Michigan's Andiamo Restaurants Refuse to Close During Statewide Pause: 'We Need to Band Together and FIGHT BACK'

These Michigan restaurants want their customers to defy the pause on indoor dining. According to the Detroit Free Press, the owners of the Andiamo restaurant chain refuse to close their doors amid tightening coronavirus restrictions. Owners Joe and Rosalie Vicari wrote an open letter, asking other restaurants to join them in stay open, regardless of whether Governor Gretchen Whitmer continues to pause indoor dining.

Michigan halted indoor dining starting November 15, limiting restaurants to only outdoor dining and carry-out. The pause is expected to end December 8. Vicari filed a federal lawsuit against this order, noting that the struggling restaurant industry will hurt even more with these restrictions.

"Our industry cannot survive another extended closure," the letter from November 24 obtained by Detroit Free Press reads. "Thousands of restaurants and tens of thousands of our employees can not survive it either. We need to band together and FIGHT BACK but we need to do this as a United Group of Michigan Restaurant Owners."

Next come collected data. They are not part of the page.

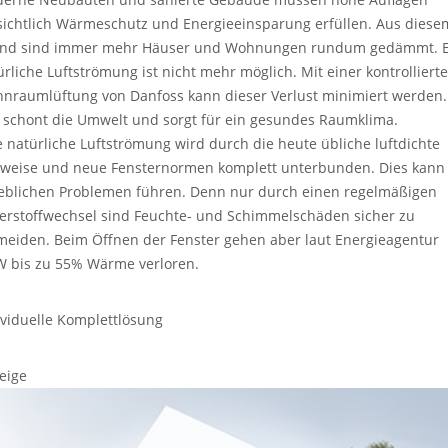
sichtlich Wärmeschutz und Energieeinsparung erfüllen. Aus diese
nd sind immer mehr Häuser und Wohnungen rundum gedämmt. E
ürliche Luftströmung ist nicht mehr möglich. Mit einer kontrolliert
nraumlüftung von Danfoss kann dieser Verlust minimiert werden.
 schont die Umwelt und sorgt für ein gesundes Raumklima.
e natürliche Luftströmung wird durch die heute übliche luftdichte
weise und neue Fensternormen komplett unterbunden. Dies kann
eblichen Problemen führen. Denn nur durch einen regelmäßigen
erstoffwechsel sind Feuchte- und Schimmelschäden sicher zu
meiden. Beim Öffnen der Fenster gehen aber laut Energieagentur
 bis zu 55% Wärme verloren.
ividuelle Komplettlösung
eige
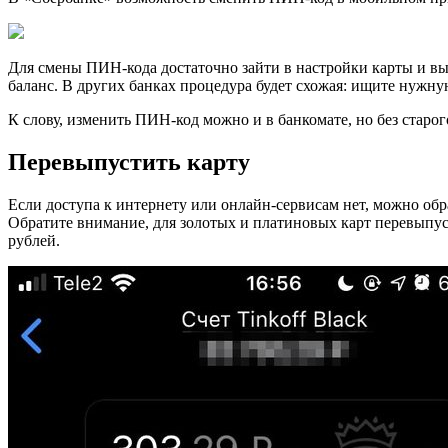
Для смены ПИН-кода достаточно зайти в настройки карты и вы
баланс. В других банках процедура будет схожая: ищите нужн
К слову, изменить ПИН-код можно и в банкомате, но без старог
Перевыпустить карту
Если доступа к интернету или онлайн-сервисам нет, можно обра
Обратите внимание, для золотых и платиновых карт перевыпус
рублей.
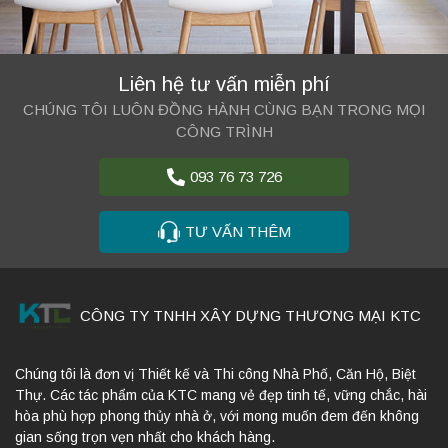
Liên hệ tư vấn miễn phí
CHÚNG TÔI LUÔN ĐỒNG HÀNH CÙNG BẠN TRONG MỌI
CÔNG TRÌNH
093 76 73 726
TƯ VẤN THÊM
CÔNG TY TNHH XÂY DỰNG THƯƠNG MẠI KTC
Chúng tôi là đơn vị Thiết kế và Thi công Nhà Phố, Căn Hộ, Biệt
Thự. Các tác phẩm của KTC mang vẻ đẹp tinh tế, vững chắc, hài
hòa phù hợp phong thủy nhà ở, với mong muốn đem đến không
gian sống trọn vẹn nhất cho khách hàng.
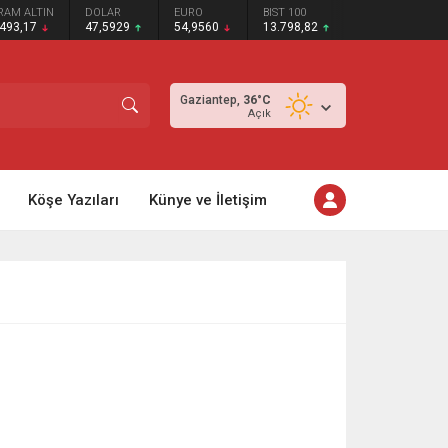
RAM ALTIN
DOLAR
EURO
BIST 100
.493,17
47,5929
54,9560
13.798,82
Gaziantep,
36
°C
Açık
Köşe Yazıları
Künye ve İletişim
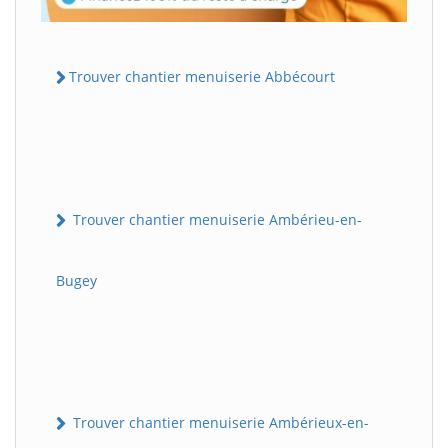
Trouver chantier menuiserie Abbécourt
Trouver chantier menuiserie Ambérieu-en-
Bugey
Trouver chantier menuiserie Ambérieux-en-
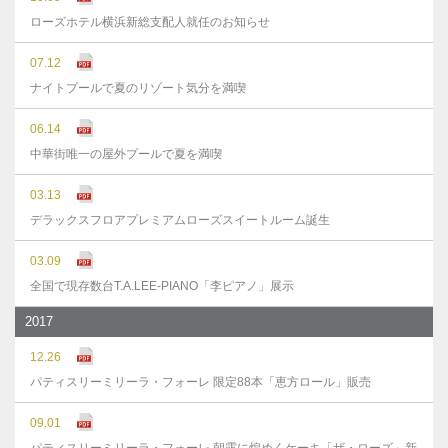
ローズホテル横浜新総支配人就任のお知らせ
07.12
ナイトプールで夏のリゾート気分を満喫
06.14
中華街唯一の屋外プールで夏を満喫
03.13
デラックスフロアプレミアムローズスイートルーム誕生
03.09
全国で現存数台T.A.LEE-PIANO「李ピアノ」展示
2017
12.26
パティスリーミリーラ・フォーレ 限定88本「恵方ロール」販売
09.01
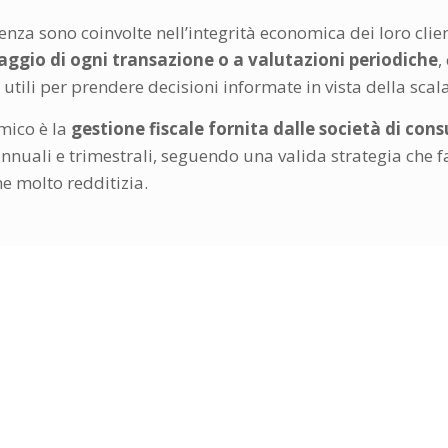
enza sono coinvolte nell’integrità economica dei loro clie
ggio di ogni transazione o a valutazioni periodiche
,
 utili per prendere decisioni informate in vista della scal
mico è la
gestione fiscale fornita dalle società di cons
nnuali e trimestrali, seguendo una valida strategia che fav
e molto redditizia.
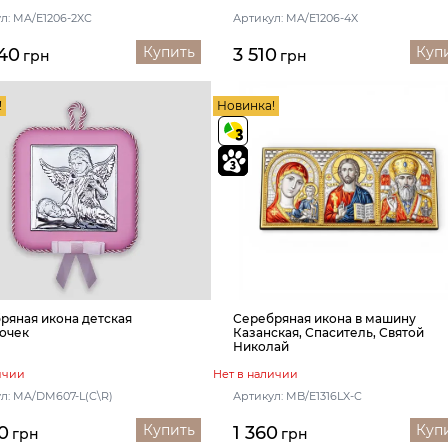
л: MA/E1206-2XC
Артикул: MA/E1206-4X
Купить
Куп
40
3 510
грн
грн
!
Новинка!
ряная икона детская
Серебряная икона в машину
очек
Казанская, Спаситель, Святой
Николай
ичии
Нет в наличии
л: MA/DM607-L(C\R)
Артикул: MB/E1316LX-C
Купить
Куп
0
1 360
грн
грн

The letter also invited interested restaurants to join them at the Andiamo Banquet Center on Thursday for an informational meeting on fighting back.

pandemic restaurant
Ashley Clinton, the hostess, waits for customers behind a plexiglass partition at the KYU restaurant in Wynwood on July 09, 2020 in Miami, Florida. Joe Raedle/Getty Images

Whether or not the pause in indoor dining (along with events and other group gatherings) will continue through the end of the year remains to be seen. The first pause in Michigan happened in March. Restaurants were allowed to serve indoors at a limited capacity three months later in June.

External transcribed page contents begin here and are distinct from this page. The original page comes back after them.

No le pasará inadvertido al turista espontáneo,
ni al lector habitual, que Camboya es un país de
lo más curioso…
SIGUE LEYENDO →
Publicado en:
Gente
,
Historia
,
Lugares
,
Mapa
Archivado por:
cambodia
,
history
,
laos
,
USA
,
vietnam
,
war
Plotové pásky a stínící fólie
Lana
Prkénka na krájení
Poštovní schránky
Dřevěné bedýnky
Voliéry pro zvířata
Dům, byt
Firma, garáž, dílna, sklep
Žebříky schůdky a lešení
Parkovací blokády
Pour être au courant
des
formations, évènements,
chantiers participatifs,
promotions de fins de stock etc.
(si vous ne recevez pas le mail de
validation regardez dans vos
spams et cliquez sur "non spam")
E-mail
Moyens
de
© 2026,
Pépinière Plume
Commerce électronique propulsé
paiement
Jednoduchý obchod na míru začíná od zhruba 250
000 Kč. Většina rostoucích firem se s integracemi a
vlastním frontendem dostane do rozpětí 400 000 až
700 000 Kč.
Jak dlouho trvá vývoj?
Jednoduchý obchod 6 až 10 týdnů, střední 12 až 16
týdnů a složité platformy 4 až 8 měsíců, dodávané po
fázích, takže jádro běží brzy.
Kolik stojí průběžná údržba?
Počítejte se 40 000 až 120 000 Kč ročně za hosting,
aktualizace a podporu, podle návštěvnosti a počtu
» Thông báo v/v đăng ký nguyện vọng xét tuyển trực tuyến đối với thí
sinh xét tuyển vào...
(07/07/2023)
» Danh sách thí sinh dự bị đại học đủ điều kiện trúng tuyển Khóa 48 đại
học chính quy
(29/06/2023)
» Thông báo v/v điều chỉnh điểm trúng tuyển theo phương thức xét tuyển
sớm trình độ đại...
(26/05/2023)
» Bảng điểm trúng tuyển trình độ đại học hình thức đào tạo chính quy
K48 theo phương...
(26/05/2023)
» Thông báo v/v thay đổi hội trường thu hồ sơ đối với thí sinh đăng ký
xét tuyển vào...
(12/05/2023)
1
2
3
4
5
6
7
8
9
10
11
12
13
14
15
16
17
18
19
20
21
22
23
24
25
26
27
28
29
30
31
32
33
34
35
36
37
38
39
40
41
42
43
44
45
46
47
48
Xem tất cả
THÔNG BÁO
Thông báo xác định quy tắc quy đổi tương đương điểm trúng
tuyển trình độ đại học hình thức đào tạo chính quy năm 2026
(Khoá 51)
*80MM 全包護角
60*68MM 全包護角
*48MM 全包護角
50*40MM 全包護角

If their lawsuit is unsuccessful, the Vicaris also noted in their letter that they plan on hosting a conference with local and national media "to announce that as a powerful, collective group, we will be reopening our restaurants on Dec. 9."

"Together we can stand together to reopen our restaurants," they added.

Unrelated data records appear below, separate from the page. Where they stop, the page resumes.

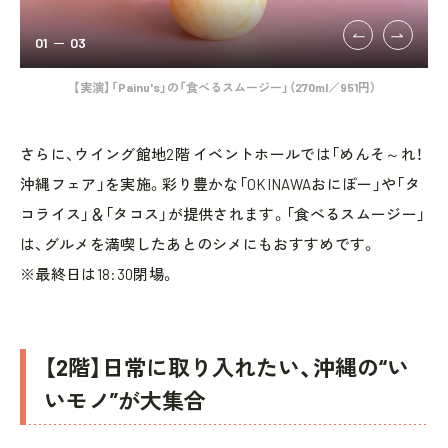
01
03
501
【実演】「Painu's」の「食べるスムージー」（270ml／951円）
【
さらに、ウイング館地2階 イベントホールでは「めんそ～れ！
沖縄フェア」を実施。彩り豊かな「OKINAWAおにぽー」や「タ
コライス」＆「タコス」が提供されます。「食べるスムージー」
は、グルメを満喫したあとのシメにもおすすめです。
※最終日は18:30閉場。
【2階】日常に取り入れたい、沖縄の“い
いモノ”が大集合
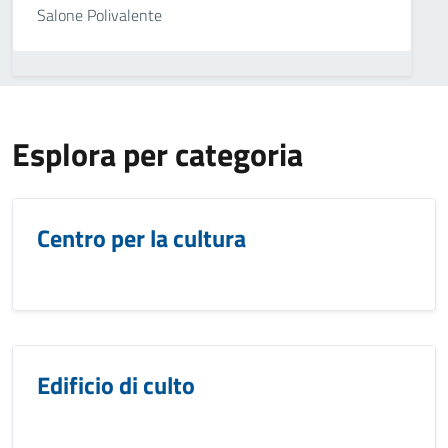
Salone Polivalente
Esplora per categoria
Centro per la cultura
Edificio di culto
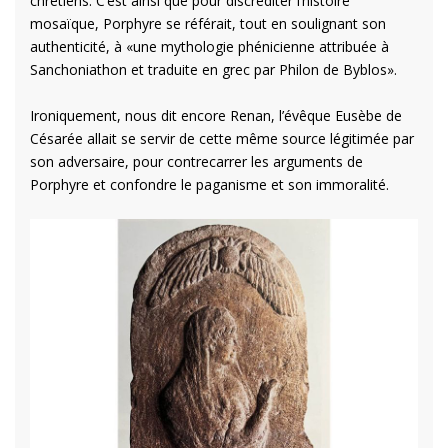
chrétiens. C’est ainsi que pour discréditer l’histoire
mosaïque, Porphyre se référait, tout en soulignant son
authenticité, à «une mythologie phénicienne attribuée à
Sanchoniathon et traduite en grec par Philon de Byblos».
Ironiquement, nous dit encore Renan, l’évêque Eusèbe de
Césarée allait se servir de cette même source légitimée par
son adversaire, pour contrecarrer les arguments de
Porphyre et confondre le paganisme et son immoralité.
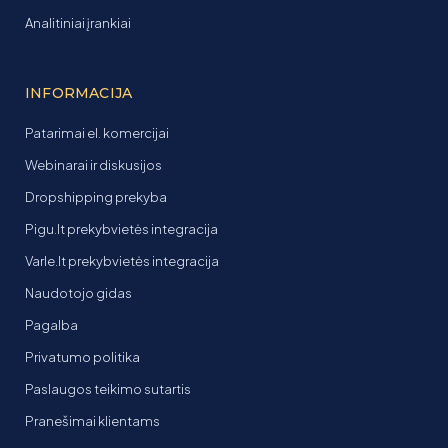
Analitiniai įrankiai
INFORMACIJA
Patarimai el. komercijai
Webinarai ir diskusijos
Dropshipping prekyba
Pigu.lt prekybvietės integracija
Varle.lt prekybvietės integracija
Naudotojo gidas
Pagalba
Privatumo politika
Paslaugos teikimo sutartis
Pranešimai klientams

Last week, restaurants who defied the indoor dining pause received citations from Michigan Liquor Control Commission and Michigan Department of Health & Human Services. Michigan Attorney General Dana Nessel said that although they did not want to take actions against the restaurants, "The deliberate and blatant defiance of the state emergency public health orders by these owners put their businesses at risk."

Adding: "While we are heartbroken at the toll these closures invariably have on the businesses affected, first and foremost the state has an obligation to protect the lives of our residents."

As of publishing, according to The New York Times, there have been 377,596 total coronavirus cases in Michigan, and 9,461 deaths.